Is the trace of the product of two positive semidefinite matrices always nonnegative? Is $\mbox{tr}(XY) \geq 0$ for all $X, Y \in \Bbb S_+$?
 A: Let $n \times n$ matrices $\rm A$ and $\rm B$ be symmetric and positive semidefinite. Hence, there exists an $n \times r$ matrix $\rm Q$ such that $\rm B = Q Q^\top$, and
$$\mbox{tr} \left( {\rm A} {\rm B} \right) = \mbox{tr} \left( {\rm A} {\rm Q} {\rm Q}^\top \right) = \mbox{tr} \left( {\rm Q}^\top {\rm A} {\rm Q} \right) = \sum_{i=1}^r \underbrace{{\rm q}_i^\top {\rm A} \, {\rm q}_i}_{\geq 0} \color{blue}{\geq 0}$$
where ${\rm q}_i$ is the $i$-th column of $\rm Q$ and ${\rm q}_i^\top {\rm A} \, {\rm q}_i \geq 0$ follows from the positive semidefiniteness of $\rm A$.

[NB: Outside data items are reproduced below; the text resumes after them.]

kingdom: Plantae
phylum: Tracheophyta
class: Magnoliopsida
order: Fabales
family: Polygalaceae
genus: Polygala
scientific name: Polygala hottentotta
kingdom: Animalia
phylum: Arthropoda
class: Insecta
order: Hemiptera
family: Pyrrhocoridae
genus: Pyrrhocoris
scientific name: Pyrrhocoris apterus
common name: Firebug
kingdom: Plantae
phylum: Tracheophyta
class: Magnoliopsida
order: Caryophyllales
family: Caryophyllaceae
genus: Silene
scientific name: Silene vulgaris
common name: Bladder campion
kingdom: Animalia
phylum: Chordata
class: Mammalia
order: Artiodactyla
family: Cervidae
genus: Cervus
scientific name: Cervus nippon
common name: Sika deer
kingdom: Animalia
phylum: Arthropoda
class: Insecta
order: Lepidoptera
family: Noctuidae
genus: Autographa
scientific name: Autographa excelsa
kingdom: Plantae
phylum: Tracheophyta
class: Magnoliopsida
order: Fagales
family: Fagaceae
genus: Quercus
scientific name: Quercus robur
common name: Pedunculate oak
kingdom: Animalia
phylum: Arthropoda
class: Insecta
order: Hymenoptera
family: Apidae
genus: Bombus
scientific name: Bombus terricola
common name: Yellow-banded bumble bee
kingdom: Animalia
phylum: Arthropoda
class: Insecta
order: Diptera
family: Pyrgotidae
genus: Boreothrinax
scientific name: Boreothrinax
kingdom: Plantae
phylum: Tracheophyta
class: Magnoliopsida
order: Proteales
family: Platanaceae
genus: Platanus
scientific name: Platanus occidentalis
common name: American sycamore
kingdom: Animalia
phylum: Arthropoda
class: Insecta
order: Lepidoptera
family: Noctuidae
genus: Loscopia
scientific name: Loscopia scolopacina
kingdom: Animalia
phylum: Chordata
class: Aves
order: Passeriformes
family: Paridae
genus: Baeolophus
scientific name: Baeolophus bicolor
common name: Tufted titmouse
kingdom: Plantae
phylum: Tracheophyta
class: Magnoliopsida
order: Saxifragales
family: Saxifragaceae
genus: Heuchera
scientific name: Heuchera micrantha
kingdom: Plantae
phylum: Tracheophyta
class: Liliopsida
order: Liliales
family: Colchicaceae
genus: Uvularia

A: The other direction also holds: if $X$ satisfies $\operatorname{tr}(XY) \geq 0$ for all $Y \in \mathbb{S}^{n}_{+}$, then $X \in \mathbb{S}^{n}_{+}$.
Suppose $X \notin \mathbb{S}^{n}_{+}$, in particular $\exists v \in \mathbb{R}^{n}$ such that $v^{\top}Xv < 0$. Let $Y = vv^{\top}$, then $\operatorname{tr}(XY) = \operatorname{tr}(Xvv^{\top}) = \operatorname{tr}(v^{\top}Xv) = v^{\top}Xv < 0$.
A: Yes, because $\mathrm{tr}(XY)=\mathrm{tr}(X\sqrt Y\sqrt Y)=\mathrm{tr}(\sqrt Y X\sqrt Y)\geq 0$.
Positive semidefinite matrices have positive semidefinite square roots.  The trace satisfies $\mathrm{tr}(AB)=\mathrm{tr}(BA)$.  If $A$ and $X$ are positive semidefinite, then so is $AXA$.  The trace of a positive semidefinite matrix is nonnegative.